El Tribunal Supremo ha confirmado el archivo de la querella interpuesta por Fernando Ferrín Calamita contra el magistrado del Tribunal Superior de Justicia (TSJ) de Murcia, Manuel Abadía Vicente, que fue el encargado de instruir la causa por la que juez de familia fue finalmente inhabilitado por 10 años por retardar los trámites de adopción de una menor instados por una pareja de lesbianas.
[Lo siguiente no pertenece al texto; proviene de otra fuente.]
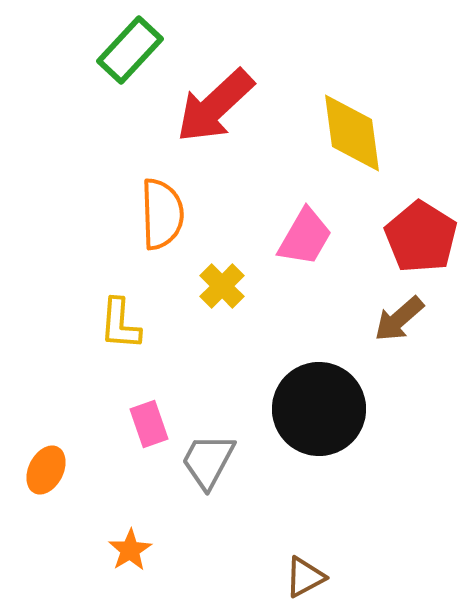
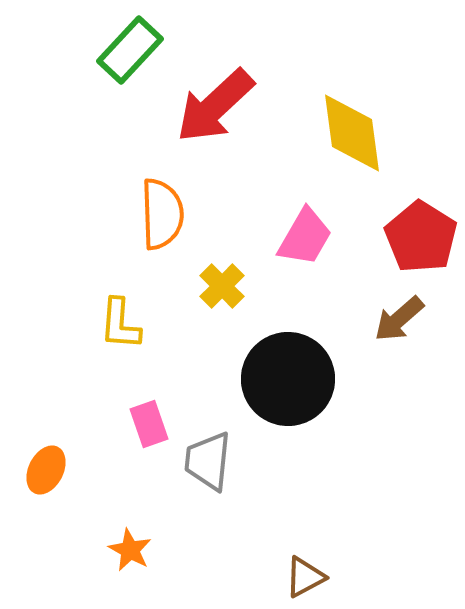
black circle: moved 31 px left, 30 px up
gray trapezoid: rotated 22 degrees counterclockwise
orange star: rotated 12 degrees counterclockwise
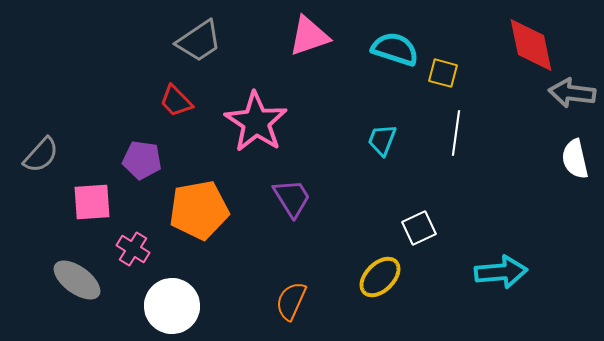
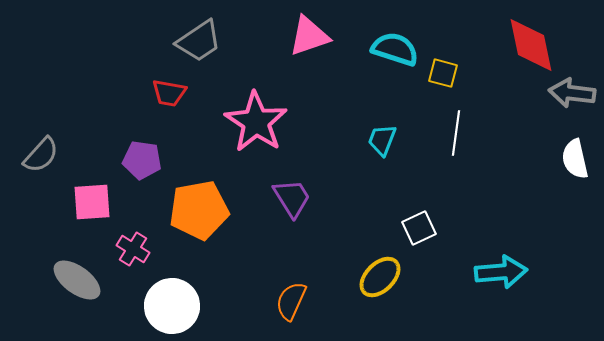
red trapezoid: moved 7 px left, 8 px up; rotated 36 degrees counterclockwise
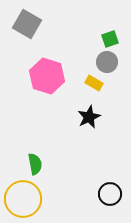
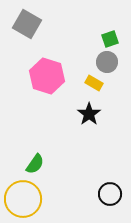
black star: moved 3 px up; rotated 10 degrees counterclockwise
green semicircle: rotated 45 degrees clockwise
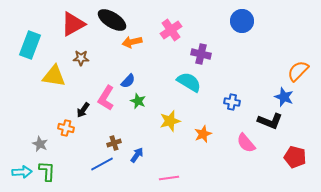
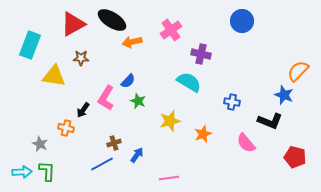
blue star: moved 2 px up
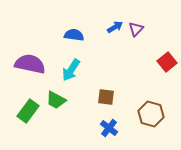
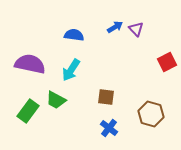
purple triangle: rotated 28 degrees counterclockwise
red square: rotated 12 degrees clockwise
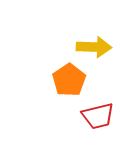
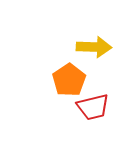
red trapezoid: moved 5 px left, 9 px up
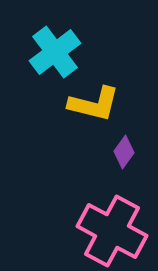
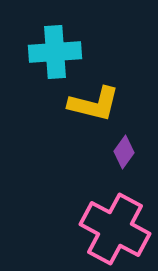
cyan cross: rotated 33 degrees clockwise
pink cross: moved 3 px right, 2 px up
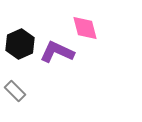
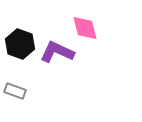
black hexagon: rotated 16 degrees counterclockwise
gray rectangle: rotated 25 degrees counterclockwise
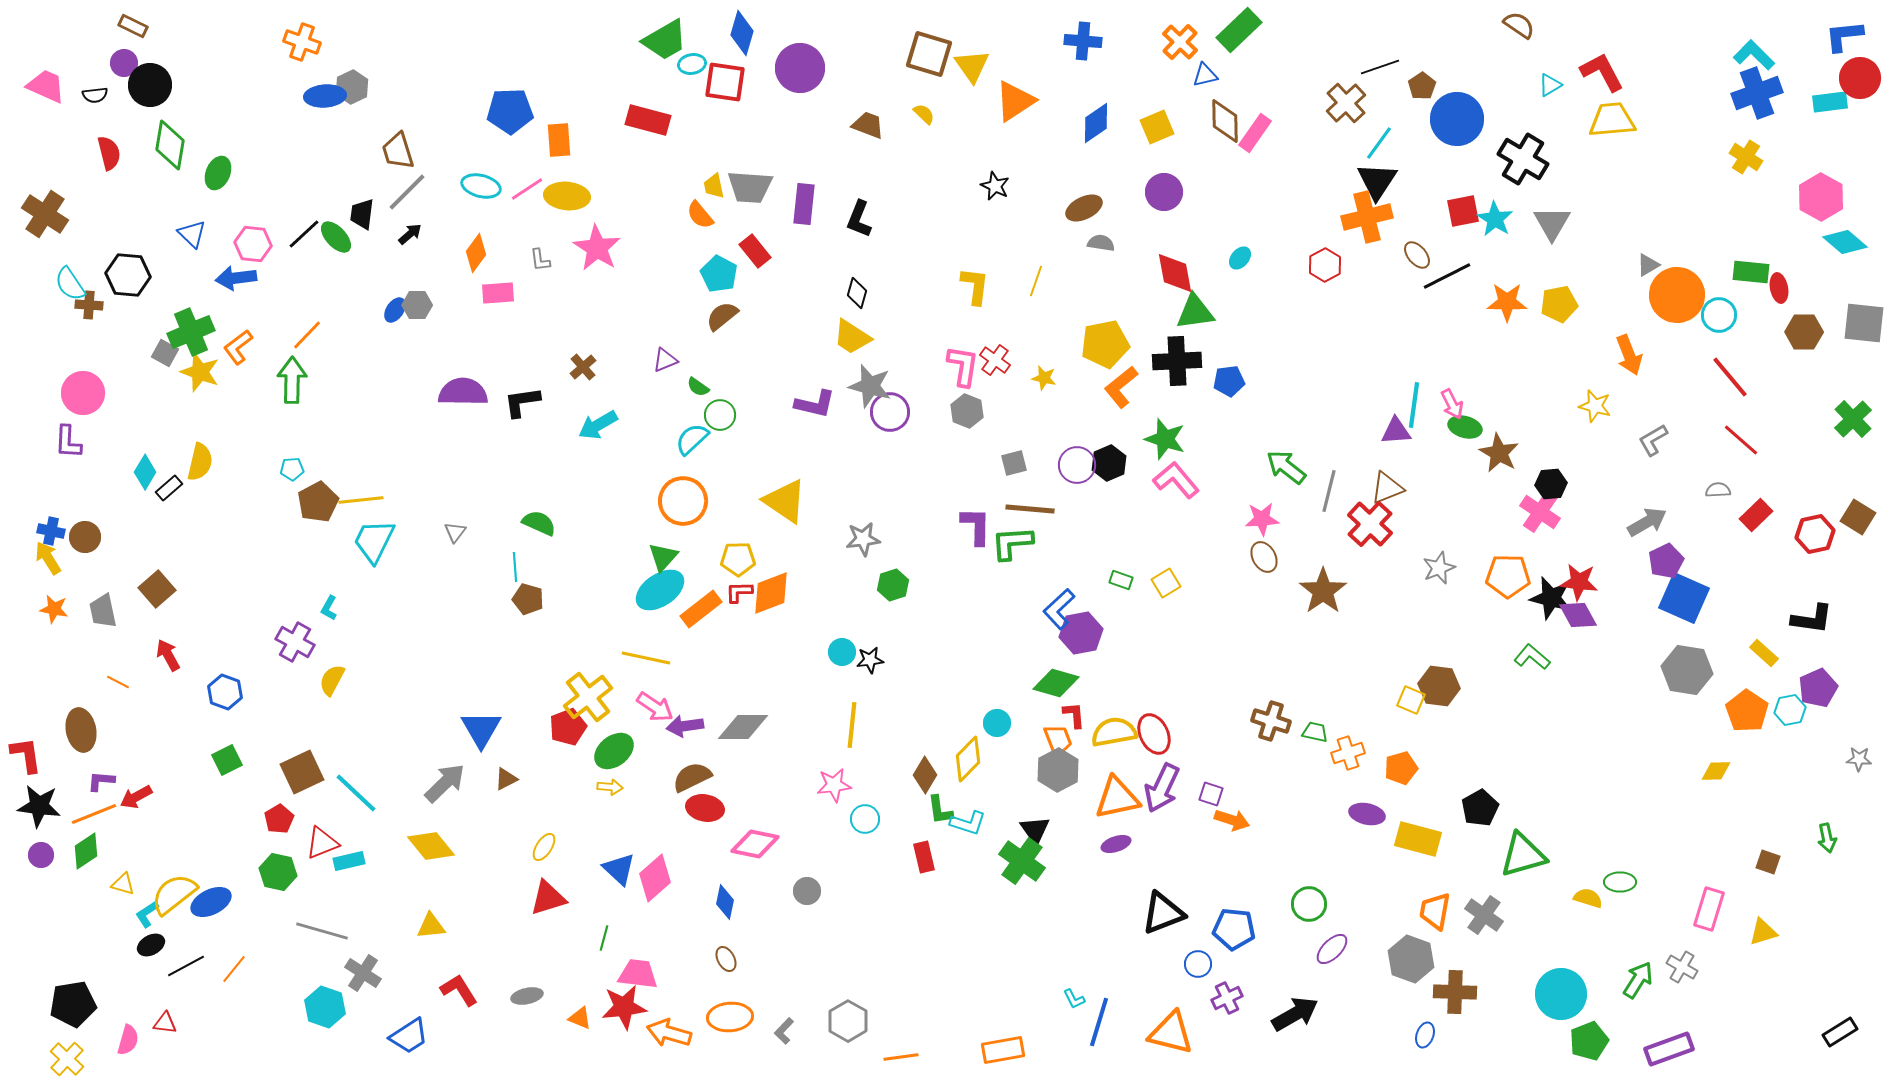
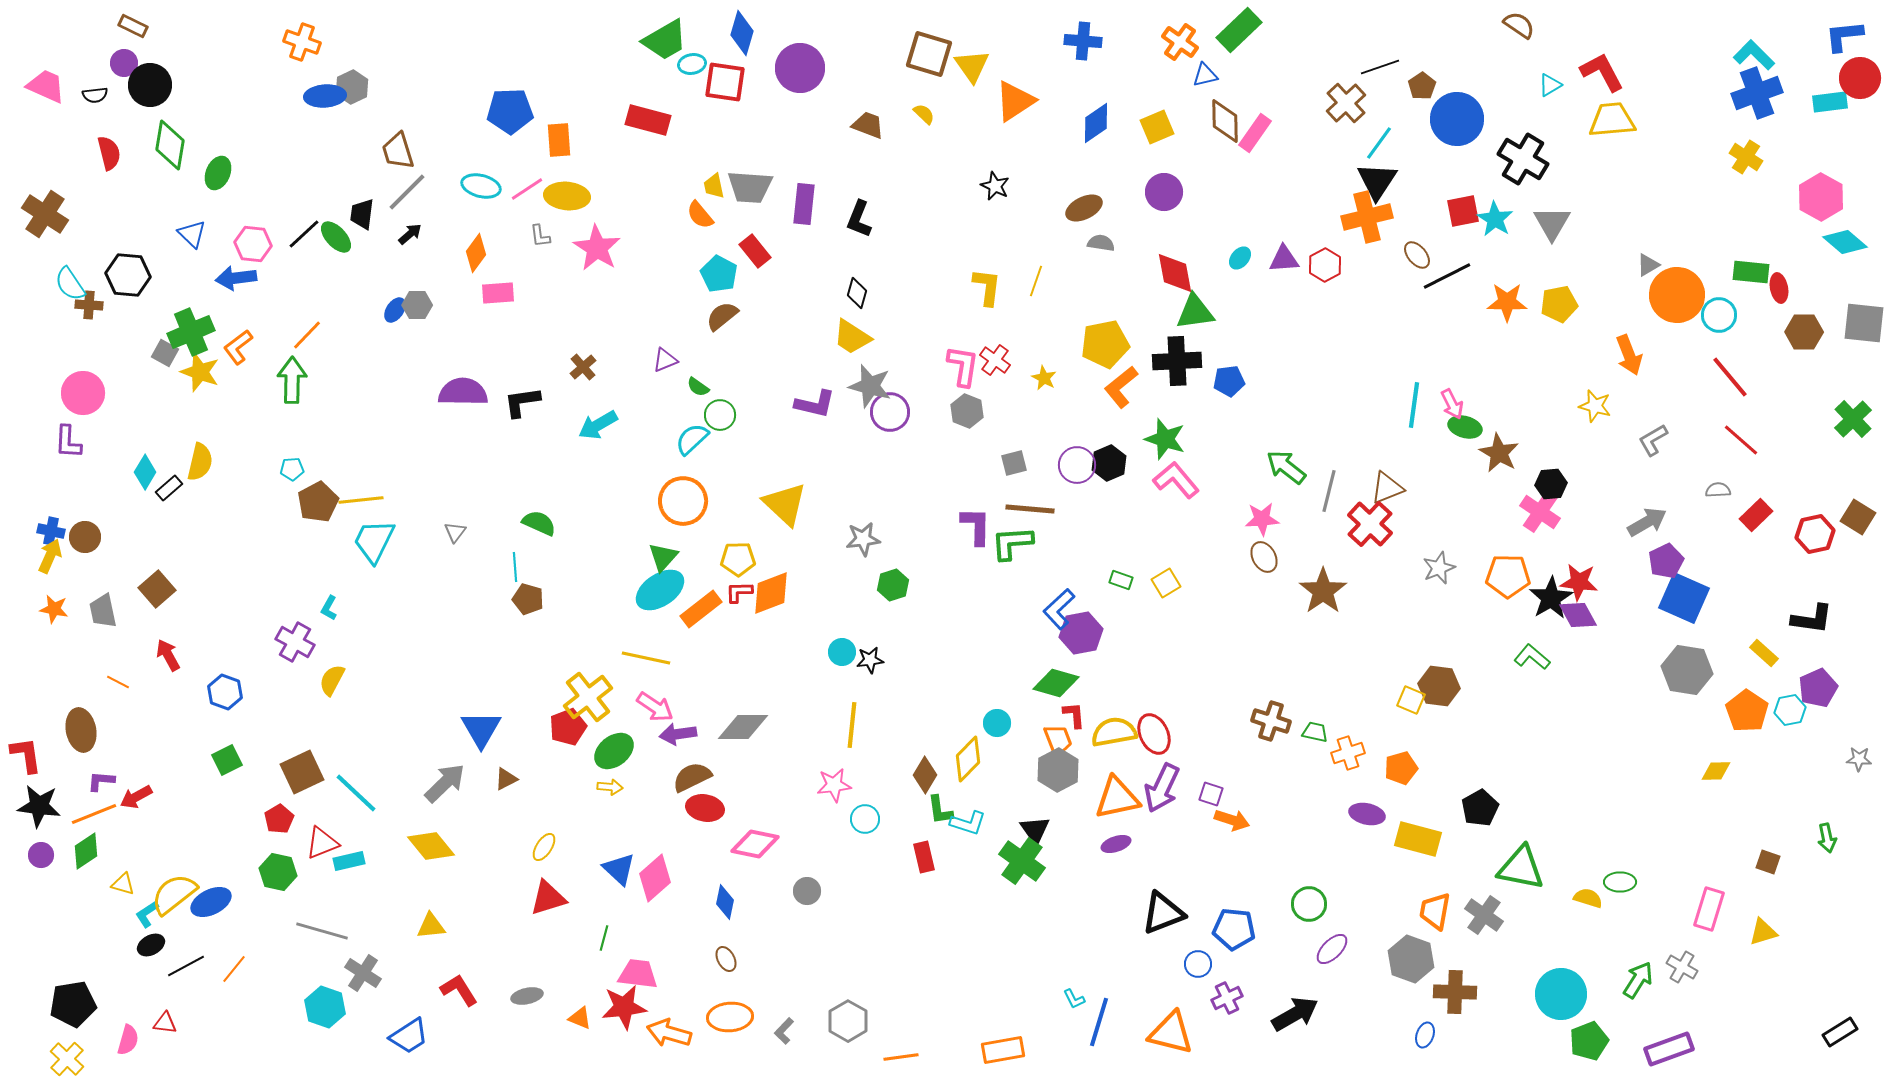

El auto dado a conocer este miércoles por el Supremo, cuyo ponente es el magistrado Carlos Granados, rechaza el recurso de súplica presentado por Ferrín Calamita contra el archivo inicial de su querella. Considera que las alegaciones del juez suspendido no desvirtúan las razones que fueron tenidas en cuenta el pasado mes de noviembre para dar carpetazo a su iniciativa legal contra Abadía.

No aporta razones

Así, el alto tribunal recuerda que Ferrín Calamita no aportó ningún elemento que permitiera apreciar la existencia de prevaricación en la actitud del magistrado que instruyó la causa contra él por retardo malicioso. Añade que el recurso de súplica "no aporta razones que muestren que esa conclusión era incorrecta".

El pasado 17 de noviembre, el Supremo estimó que no era posible apreciar en el magistrado del TSJ la comisión del delito de prevaricación que Ferrín Calamita le imputaba, puesto que los autos que dictó, contra él no constituyeron vulneración del principio de legalidad "ni una interpretación irrazonable de las normas que sustentaban la decisión cuestionada".

Según la citada resolución, de la que también fue ponente Granados, "se podrá discrepar de la vinculación que parece sostenerse, en el primero de los autos mencionados, respecto al criterio de la Sala de admisión de la querella", si bien finalmente el TSJ de Murcia se inclinó por los criterios expresados por Abadía Vicente en sus resoluciones y procesó al juez de familia.

La postura del instsructor Abadía fue también confirmada por la sentencia que condenó a Ferrín Calamita a dos años de inhabilitación por un delito de retardo malicioso y además, posteriormente, el Tribunal Supremo aumentó la condena hasta los 10 años de inhabilitación al considerar que las decisiones de Ferrín Calamita en relación con expediente de adopción constituyeron prevaricación (actuación injusta del juez a sabiendas de que lo es).

El alto tribunal condenó además a Calamita a pagar una multa de 620 euros, indemnizar a las perjudicadas con 6.000 euros y hacer frente a las costas del juicio. Por otra parte, el Supremo estimó uno de los motivos del recurso presentado por la defensa de Ferrín Calamita para eliminar la agravante aplicada por el Tribunal Superior de Murcia de desprecio de la orientación sexual.

En la primera sesión de la vista oral ante el tribunal murciano, el magistrado Ferrín Calamita, indicó que este era "un juicio político", y aseguró que sólo había velado por los intereses de la menor" "Mi única intención fue garantizar lo mejor para la niña, espero que sea feliz, que crezca con el cariño de Vanesa y Susana (los nombres de la madre biológica de la menor y su pareja) y que la adopción haya sido la mejor opción", dijo en su defensa.